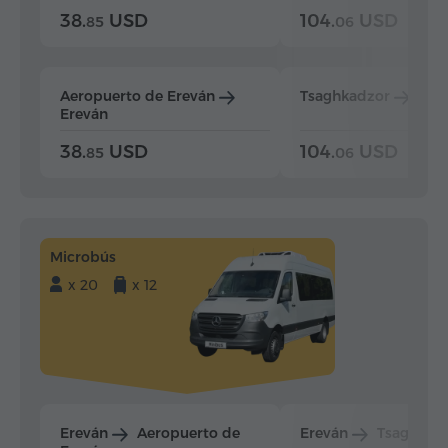
38.
USD
104.
USD
85
06
Aeropuerto de Ereván
Tsaghkadzor
Ere
Ereván
38.
USD
104.
USD
85
06
Microbús
x 20
x 12
Ereván
Aeropuerto de
Ereván
Tsaghkad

********************

*What is required*: Only the lines holding the word "Aeropuerto" belong in the answer; copy them from the listing above.

*Solution to this exercise*:
Aeropuerto de Ereván
Aeropuerto de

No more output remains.